KeyDB icon indicating copy to clipboard operation
KeyDB copied to clipboard

[BUG] Keys command get wrong data randomly sometime

Open agosalvez opened this issue 3 years ago • 3 comments

Describe the bug

The KEYS command works perfectly for me but sometime I've detected wrong data at the moment to get values.

It seems that recover data of other key pattern.

It's very strange but in unlike redis, keydb uses multithreading architecture. It's possible that in a rare moment this command can fails?

To reproduce

It's random and does not depends on code.

Additional information

I use KeyDB (eqalpha/keydb:x86_64_v6.3.1) in a k8s cluster with 3 replicas.

Thank you in advance.

agosalvez avatar Jul 04 '22 15:07 agosalvez

@agosalvez Can you be a little more specific? Is the data missing from a very recent write from a different client? You can try setting max-snapshot-slip to 0 to avoid this, it defaults to 400ms.

In 6.3 the keys command operates on a snapshot and runs in the background. If we have a recent snapshot (up to max-snapshot-slip age) we will use it instead of making a fresh one. This is also means other clients can execute writes while the keys command is running, those will not be returned.

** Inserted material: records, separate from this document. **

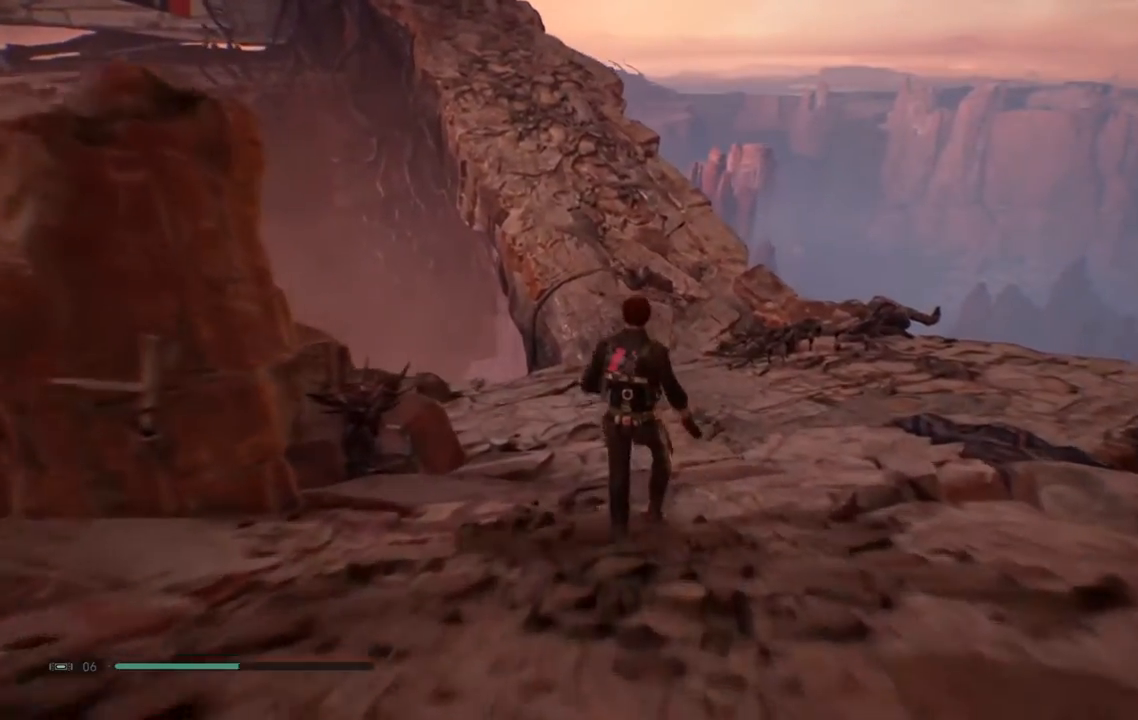
{"dt_ms": 500, "buttons": [], "left_stick": "up-left", "right_stick": "center", "events": []}
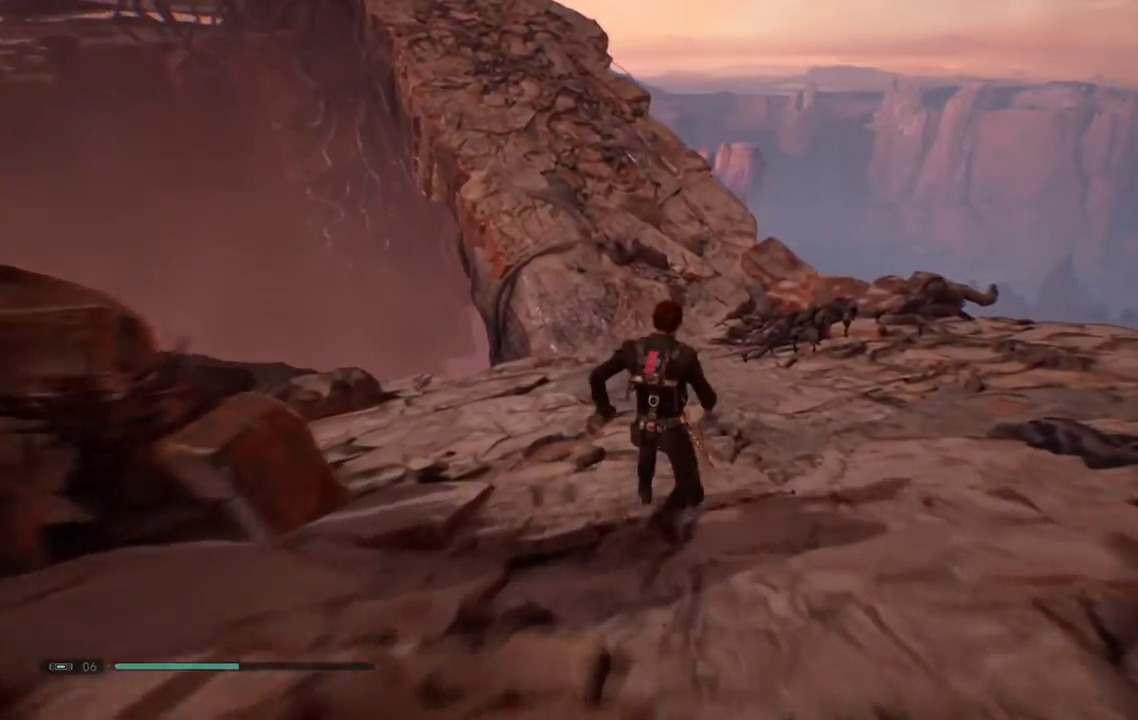
{"dt_ms": 500, "buttons": [], "left_stick": "up-left", "right_stick": "center", "events": []}
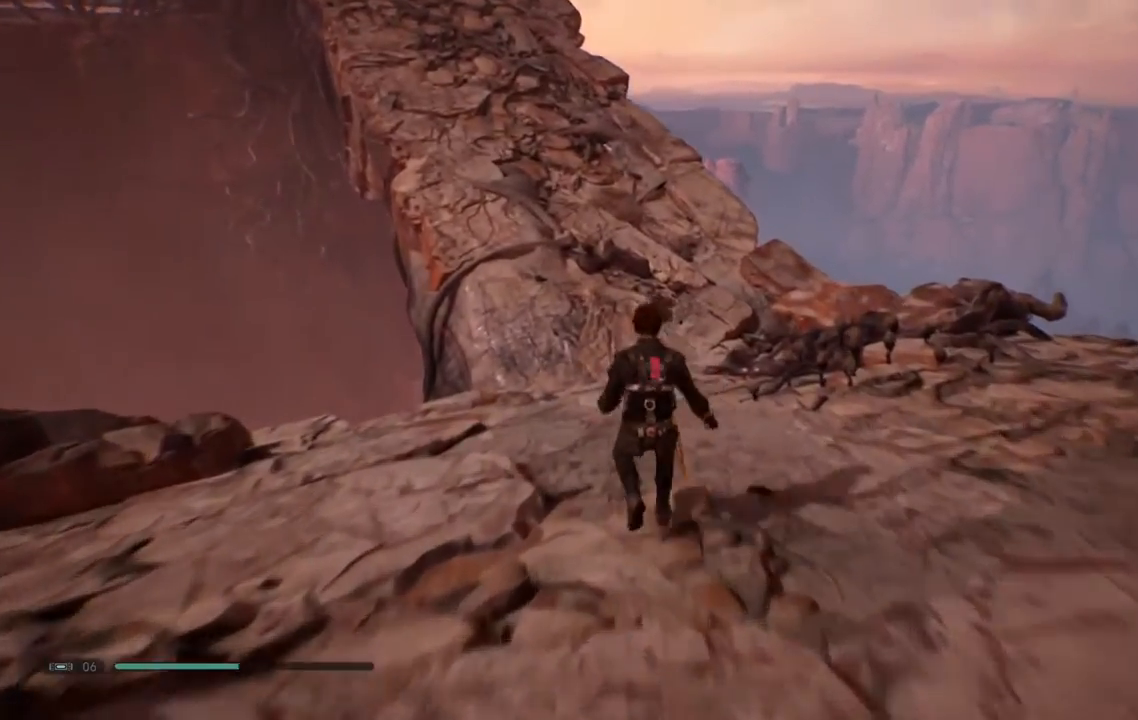
{"dt_ms": 500, "buttons": [], "left_stick": "up-left", "right_stick": "center", "events": []}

JohnSully avatar Jul 06 '22 03:07 JohnSully

Hi @JohnSully,

We are completely sure this is related to keydb as it started just the day after we moved Redis to Keydb, same code, same everything but Redis. We were using and old Redis release, 3.2, so we can not discard this is a Redis issue instead of keydb.

We have tried some debug and have some info so far. It seems to be related to concurrency as two async process are using the same keydb client instance. This is a nodejs application. And this is an extract when this happens.

Process1: 09:08:46.085 KEYS ccare:362:* '[{"type":1,"schedule":" A VERY LONG JSON STRING, about 2k chars "timezone":"America/Mexico_City"}]'
Asking for “KEYS” returns a STRING, this is the content of one key, but none of those supposed keys.

Process?: 09:08:46.085 ERROR getKey OK Same millisecond. Not sure where this OK comes from.

Process2: 09:08:46.086 ERROR getKey ccare:362:463 One millisecond after, a key name is returned. This keys are NEVER got directly, only by a KEYS command to get the list.

Some milliseconds after, trying to reload the keys, everything is right

Process 1 RETRY: 09:08:46.385 KEYS ccare:362:* [ 'ccare:362:463' ]

So, from my point, my guess is that responses are changed. KEYS response is returned a GET answer whereas the GET answer is returning the KEYS response.

Does this have sense?

agosalvez avatar Jul 06 '22 13:07 agosalvez

@JohnSully I also encountered the similar problem.

Our traffic pattern is like:

  • have 4-5 keys like clicks:userid:groupid with the structure: {clickCounter: int, userId: str, groupid: str}
  • userId and groupid values are set with HMSET.
  • clickCounter increased with HINCRBY.
  • the keys updates frequently (150-300 rps)

There is a Redis cluster, one of KeyDB is also set up to replicate newest data from Redis.

In application we iterate over keys by pattern clicks:* with KEYS clicks:* command.

Periodically the returning keys are changing unexpectedly:

  • ["clicks:user:1233", "clicks:user:1245", "clicks:user2341"]
  • ["clicks:user:1233", "clicks:user:1245", "clicks:user2341"]
  • ["clicks:user:1233", "clicks:user:1245", "clicks:user2341"]
  • ["clicks:user:1233", "clicks:user:1245"]
  • ["24124"]
  • ["clicks:user:1233", "clicks:user:1245", "clicks:user2341"]
  • [""]

Effectively, application uses the following sets of commands:

  • HMSET
  • HINCRBY
  • GETALL
  • KEYS
  • DEL

When application connects to Redis, KeyDB nodes receives all data correctly.

It seems KeyDB has dirty read and dirty writes 1. We also have the same application in UAT environment with KeyDB 3-4 rps, it has no such issues.

Kirkirillka avatar Jul 05 '23 14:07 Kirkirillka